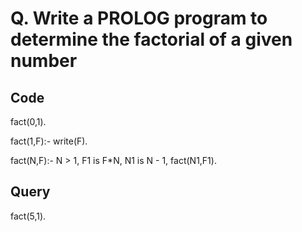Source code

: # Q. Write a PROLOG program to determine the factorial of a given number

## Code

fact(0,1).

fact(1,F):-
    write(F).

fact(N,F):-
    N > 1,
    F1 is F*N,
    N1 is N - 1,
    fact(N1,F1).

## Query

fact(5,1).
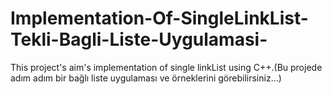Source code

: # Implementation-Of-SingleLinkList-Tekli-Bagli-Liste-Uygulamasi-
This project's aim's implementation of single linkList using C++.(Bu projede adım adım bir bağlı liste uygulaması ve örneklerini görebilirsiniz...)
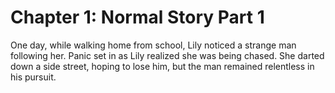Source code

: # Chapter 1: Normal Story Part 1

One day, while walking home from school, Lily noticed a strange man following her. Panic set in as Lily realized she was being chased. She darted down a side street, hoping to lose him, but the man remained relentless in his pursuit.
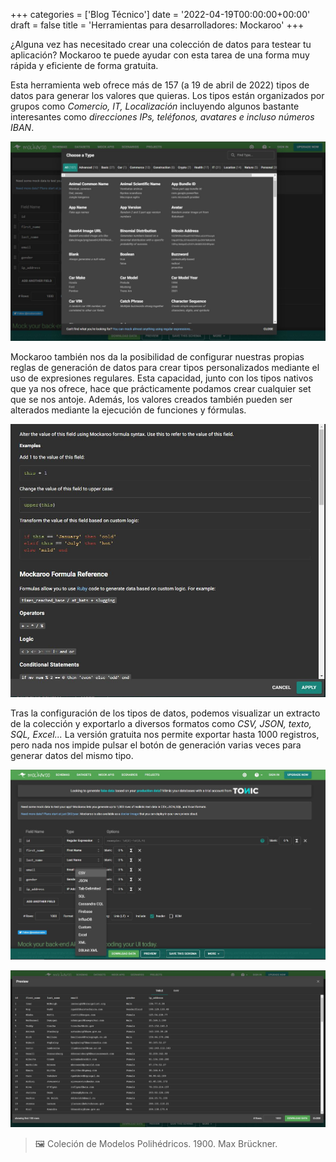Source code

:+++
categories = ['Blog Técnico']
date = '2022-04-19T00:00:00+00:00'
draft = false
title = 'Herramientas para desarrolladores: Mockaroo'
+++

¿Alguna vez has necesitado crear una colección de datos para testear tu aplicación? Mockaroo te puede ayudar con esta tarea de una forma muy rápida y eficiente de forma gratuita.

Esta herramienta web ofrece más de 157 (a 19 de abril de 2022) tipos de datos para generar los valores que quieras. Los tipos están organizados por grupos como *Comercio, IT, Localización* incluyendo algunos bastante interesantes como *direcciones IPs, teléfonos, avatares e incluso números IBAN*.

![Captura de pantalla mostrando el selector de tipos de datos de Mockaroo](imgs/mockaroo_types.JPG)

Mockaroo también nos da la posibilidad de configurar nuestras propias reglas de generación de datos para crear tipos personalizados mediante el uso de expresiones regulares. Esta capacidad, junto con los tipos nativos que ya nos ofrece, hace que prácticamente podamos crear cualquier set que se nos antoje. Además, los valores creados también pueden ser alterados mediante la ejecución de funciones y fórmulas.

![Captura de pantalla mostrando información sobre las fórmulas de Mockaroo](imgs/mockaroo_formulas.JPG)

Tras la configuración de los tipos de datos, podemos visualizar un extracto de la colección y exportarlo a diversos formatos como *CSV, JSON, texto, SQL, Excel...* La versión gratuita nos permite exportar hasta 1000 registros, pero nada nos impide pulsar el botón de generación varias veces para generar datos del mismo tipo.

![Captura de pantalla mostrando los formatos de exportación de Mockaroo](imgs/mockaroo_export.JPG)

![Captura de pantalla mostrando la previsualización de los datos](imgs/mockaroo_preview.JPG)

> 🖼️ Coleción de Modelos Polihédricos. 1900. Max Brückner.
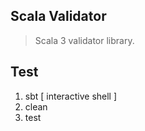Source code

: Scala Validator
---------------
>Scala 3 validator library.

Test
----
1. sbt [ interactive shell ]
2. clean
3. test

══════

What you should do. Look through the entries above. Copy out every line holding the word "Scala".

Answer space.
: Scala Validator
>Scala 3 validator library.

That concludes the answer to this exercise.